Where is the flag waving and praise for these folks? It is all too easy to imagine a nuclear family leaving a Memorial Day church service or parade, Father talking wistfully about the “sacrifices” of “fighting men”, Mother misty eyed, children lapping all of it up, only to walk into a homeless man asking for change.

What do you imagine the conversation turns to then? More often than not it involves a general look of disgust from the entire clan with father spewing some hateful rhetoric about lazy men and drugs. The irony never strikes.

America wants its experience with veterans to be neatly wrapped up and distant. Something to marvel at and distort until it fits into our picture of America being a nation of justice.

Springfield, home of Lincoln, seat of state politics, is an especially flagrant example of this Memorial Day hypocrisy. Any walk through downtown will reveal that the homeless population in Springfield is outpacing this town’s ability to handle it in a fair and compassionate way.

Aggravating the fact is muddleheaded municipal politicians and white, privileged business owners and housing developers injecting their venomous worldview into these homeless veterans’ lives.

From blocking low-cost housing on Springfield’s west side, to preventing the construction of a homeless shelter across from a veteran’s cemetery (again, irony abounds) this city has a history of classism that is enough to make Karl Marx roll over in his grave.

None are more disgusting than the ordinance passed by city officials last summer, Mayor Tim Davlin included, banning panhandling downtown. Besides the obvious constitutional objections to such a law, it shows the level of disdain that our leaders really have for our nation’s veterans.

Downtown is not a safer placer now that this ill-conceived law has been enacted. We are merely shifting the locale of these poor pariahs to the north and east sides of Springfield, decidedly poorer sections of the city than downtown or the west side. The problem just compounds itself.

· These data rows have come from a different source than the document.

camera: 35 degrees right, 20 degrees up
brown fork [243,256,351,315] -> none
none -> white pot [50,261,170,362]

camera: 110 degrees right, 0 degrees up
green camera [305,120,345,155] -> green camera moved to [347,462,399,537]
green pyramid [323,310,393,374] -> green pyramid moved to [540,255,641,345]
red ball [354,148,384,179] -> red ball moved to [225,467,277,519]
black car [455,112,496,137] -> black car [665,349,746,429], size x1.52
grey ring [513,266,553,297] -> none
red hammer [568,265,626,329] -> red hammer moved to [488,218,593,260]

Davlin, (who is not a veteran) formed a “Mayor’s Task Force on Homelessness,” which is “continuously working on a 10-year plan to assist the homeless and put an end to chronic homelessness.”

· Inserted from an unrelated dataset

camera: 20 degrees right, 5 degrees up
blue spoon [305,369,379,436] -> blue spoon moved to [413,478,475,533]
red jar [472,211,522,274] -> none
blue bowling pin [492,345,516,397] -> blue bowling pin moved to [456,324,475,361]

However, besides the establishment of this “task force”, what has really been done? The city rented PODS for homeless people to keep their personal items in during the day. That’s it.

Anytime the mayor is asked about his plan for the homeless, he always cites “The Salvation Army” or “St. John’s Breadline” and other non-profit private organizations, as if these places did not exist long before the Mayor ever stooped to run for a municipal government position (or rather, the city stooped to elect him).

It would be interesting to see just how much money the city is actually investing in any real solution, instead of just paying lip service in exchange for political capital.

Springfield is no different though than any other city in this nation. There is hardly a city in America that does not deal with poverty or homelessness. The solutions to this problem are also equally diversified and elusive.

However, we could start by telling ourselves the truth about Memorial Day. As long as veterans are subjected to inadequate medical care, endless bureaucracy in the search for benefits, unchecked mental illness, and homelessness, then it doesn’t matter how much flag waving you do, how many yellow-ribbons you affix to your SUV, or how much you ask God to bless America, it is still evident that this country doesn’t care about veterans at all.

This year I think I’ll skip the Memorial Day activities, and give some change to a homeless veteran. Even though our patriotic, lapel-flag wearing city officials say it’s illegal, I can’t help but feel… proud.